ACTIVITY 1 => Summarize the text on quantifying information in two sentences.

PROVIDED TEXT =>
* * * * * * * * *

Most days, the weather looks pretty much like yesterday, maybe with some small variations. In the month of December 2015 in Annapolis, it was pretty much either high around 55 and sunny, or high around 55 and raining. So really, most of the time, the weather forecast just tells us whether it will be sunny or rainy. Since there are just two choices, the *information content* in these "typical" messages is something like 1 bit.

But those aren't the only two possibilities for the forecast! Maybe one morning, the forecast says "100 degree heat and tornadoes". That would be quite a surprise - and it is *exactly this same reason* that such a message would have much more information than the sunny or rainy message that we got the other days.

In general, the principle here is that **the lower the probability of something happening, the more information it conveys**.

## 1.3 Quantifying information

Enough general talk - let's get some numbers! We'll start with what we understand well: if we have \(2^k\) possible outcomes, and each of them happens with equal probability, then each outcome conveys the same amount of information. And we know that we need exactly \(k\) bits to specify one of \(2^k\) possibilities. So we'll say that if \(\Pr[x] = \frac{1}{2^k}\), then \({\rm Inf}[x] = k\) bits.

* * * * * * * * *

RECORDS SHOWN =>

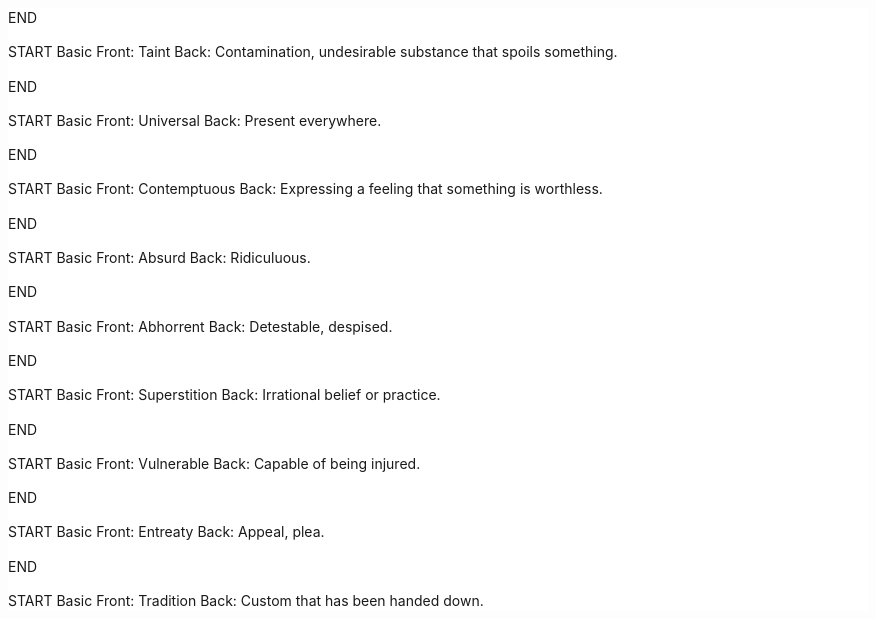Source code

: END

START
Basic
Front: Taint
Back: Contamination, undesirable substance that spoils something.

END

START
Basic
Front: Universal
Back: Present everywhere.

END

START
Basic
Front: Contemptuous
Back: Expressing a feeling that something is worthless.

END

START
Basic
Front: Absurd
Back: Ridiculuous.

END

START
Basic
Front: Abhorrent
Back: Detestable, despised.

END

START
Basic
Front: Superstition
Back: Irrational belief or practice.

END

START
Basic
Front: Vulnerable
Back: Capable of being injured.

END

START
Basic
Front: Entreaty
Back: Appeal, plea.

END

START
Basic
Front: Tradition
Back: Custom that has been handed down.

* * * * * * * * *

ACTIVITY 2 => List each line of the records that contains the string "something". Treat uppercase and lowercase letters as different.

SOLUTION 1 => A weather forecast that only says sunny or rainy carries about 1 bit of information. A surprising forecast such as "100 degree heat and tornadoes" carries much more, because the lower the probability of an event, the more information it conveys; for one of 2^k equally likely outcomes, with probability 1/2^k, the information is k bits.

SOLUTION 2 =>
Back: Contamination, undesirable substance that spoils something.
Back: Expressing a feeling that something is worthless.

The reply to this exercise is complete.